What the exercise asks:
Repeat the lines below word for word, starting at the very first line and going on through the line that contains "Which label corresponds to the largest". Stop after that line.

(Chart understanding data)
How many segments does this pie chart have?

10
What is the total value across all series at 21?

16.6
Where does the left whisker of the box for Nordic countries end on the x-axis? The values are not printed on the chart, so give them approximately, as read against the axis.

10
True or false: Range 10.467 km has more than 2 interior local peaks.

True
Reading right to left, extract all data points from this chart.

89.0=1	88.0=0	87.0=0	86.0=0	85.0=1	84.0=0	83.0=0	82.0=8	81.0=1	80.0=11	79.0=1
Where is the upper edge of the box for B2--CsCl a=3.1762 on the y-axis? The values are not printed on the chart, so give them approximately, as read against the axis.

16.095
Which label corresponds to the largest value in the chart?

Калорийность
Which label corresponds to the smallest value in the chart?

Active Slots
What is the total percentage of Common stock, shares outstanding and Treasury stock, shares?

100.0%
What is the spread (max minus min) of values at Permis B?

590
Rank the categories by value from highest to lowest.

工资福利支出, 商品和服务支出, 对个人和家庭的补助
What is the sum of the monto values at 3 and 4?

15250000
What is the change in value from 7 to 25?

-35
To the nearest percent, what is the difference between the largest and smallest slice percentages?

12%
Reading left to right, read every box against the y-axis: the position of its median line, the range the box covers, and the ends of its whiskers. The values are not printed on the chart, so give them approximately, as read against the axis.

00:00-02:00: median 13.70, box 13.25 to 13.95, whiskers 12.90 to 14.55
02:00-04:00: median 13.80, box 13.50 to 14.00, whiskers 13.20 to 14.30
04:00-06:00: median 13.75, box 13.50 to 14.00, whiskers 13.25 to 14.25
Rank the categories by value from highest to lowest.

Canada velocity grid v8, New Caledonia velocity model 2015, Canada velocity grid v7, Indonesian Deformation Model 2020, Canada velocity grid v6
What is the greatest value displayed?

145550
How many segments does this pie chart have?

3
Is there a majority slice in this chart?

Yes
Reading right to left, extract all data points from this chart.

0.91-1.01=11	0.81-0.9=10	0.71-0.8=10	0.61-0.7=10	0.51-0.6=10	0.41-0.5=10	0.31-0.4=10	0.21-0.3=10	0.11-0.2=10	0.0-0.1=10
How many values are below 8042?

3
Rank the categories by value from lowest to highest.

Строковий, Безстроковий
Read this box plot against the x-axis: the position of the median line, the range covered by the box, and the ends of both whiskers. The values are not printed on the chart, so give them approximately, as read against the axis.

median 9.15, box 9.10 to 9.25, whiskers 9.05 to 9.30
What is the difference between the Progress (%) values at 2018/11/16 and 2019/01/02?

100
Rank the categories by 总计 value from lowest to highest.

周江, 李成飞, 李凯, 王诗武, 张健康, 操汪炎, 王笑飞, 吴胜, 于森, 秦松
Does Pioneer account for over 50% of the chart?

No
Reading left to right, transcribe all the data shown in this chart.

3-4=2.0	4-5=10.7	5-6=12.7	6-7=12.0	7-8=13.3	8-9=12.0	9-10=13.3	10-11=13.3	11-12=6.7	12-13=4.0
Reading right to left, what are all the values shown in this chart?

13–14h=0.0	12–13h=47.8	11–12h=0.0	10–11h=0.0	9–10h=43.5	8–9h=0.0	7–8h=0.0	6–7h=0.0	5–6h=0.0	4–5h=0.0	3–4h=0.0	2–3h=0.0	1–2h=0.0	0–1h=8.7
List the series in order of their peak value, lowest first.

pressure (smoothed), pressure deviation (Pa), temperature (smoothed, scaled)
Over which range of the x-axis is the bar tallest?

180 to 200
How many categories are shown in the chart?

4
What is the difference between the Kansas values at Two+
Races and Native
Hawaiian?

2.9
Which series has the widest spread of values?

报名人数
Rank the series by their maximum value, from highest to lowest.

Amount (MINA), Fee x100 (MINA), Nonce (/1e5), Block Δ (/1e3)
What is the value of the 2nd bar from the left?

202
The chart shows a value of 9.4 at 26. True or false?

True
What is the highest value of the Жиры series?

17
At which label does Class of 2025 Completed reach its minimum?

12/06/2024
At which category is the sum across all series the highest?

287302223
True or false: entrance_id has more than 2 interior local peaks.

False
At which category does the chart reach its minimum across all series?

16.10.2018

Exercise response:
How many segments does this pie chart have?

10
What is the total value across all series at 21?

16.6
Where does the left whisker of the box for Nordic countries end on the x-axis? The values are not printed on the chart, so give them approximately, as read against the axis.

10
True or false: Range 10.467 km has more than 2 interior local peaks.

True
Reading right to left, extract all data points from this chart.

89.0=1	88.0=0	87.0=0	86.0=0	85.0=1	84.0=0	83.0=0	82.0=8	81.0=1	80.0=11	79.0=1
Where is the upper edge of the box for B2--CsCl a=3.1762 on the y-axis? The values are not printed on the chart, so give them approximately, as read against the axis.

16.095
Which label corresponds to the largest value in the chart?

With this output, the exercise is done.